Lateral epitaxial overgrowth of ZnO layers on hexagonally patterned buffer layers in low-temperature aqueous solution

Abstract

Abstract In conjunction with lift-off patterning and thermal annealing, we have fabricated hexagonal arrays of epitaxial ZnAl2O4 buffer layers on sapphire substrates. Taking advantage of the small lattice mismatch between ZnO (0001) and ZnAl2O4 (111), site-controlled epitaxial growth of ZnO prisms occurred on the pre-patterned, lattice-matched buffer layers. Subsequently, using a continuous flow reactor, long-duration maskless lateral epitaxial overgrowth (LEO) of ZnO prisms led to coalescence into continuous, thick layers within aqueous solutions at low temperature. X-ray diffraction (XRD) confirmed that LEO on the hexagonally patterned buffer layers facilitated the fabrication of strain-relieved, wing-tilt-free, thick ZnO layers.

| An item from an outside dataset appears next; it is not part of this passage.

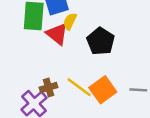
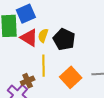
yellow semicircle: (70, 21) -> (43, 36), moved
yellow line: (79, 87) -> (43, 66), moved, turned 60

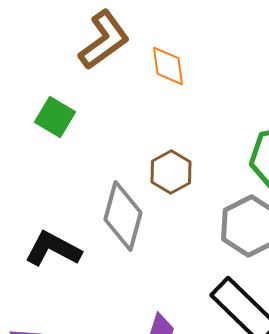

The dislocation density at the coalesced LEO-grown ZnO layer was approximately 108 cm−2. The spatial variation in the micro-photoluminescence characteristics of the LEO-grown layer suggested that the improvement in crystalline quality occurred in the overgrown wings, originating from the decrease in dislocation in the ZnO layer during the LEO process.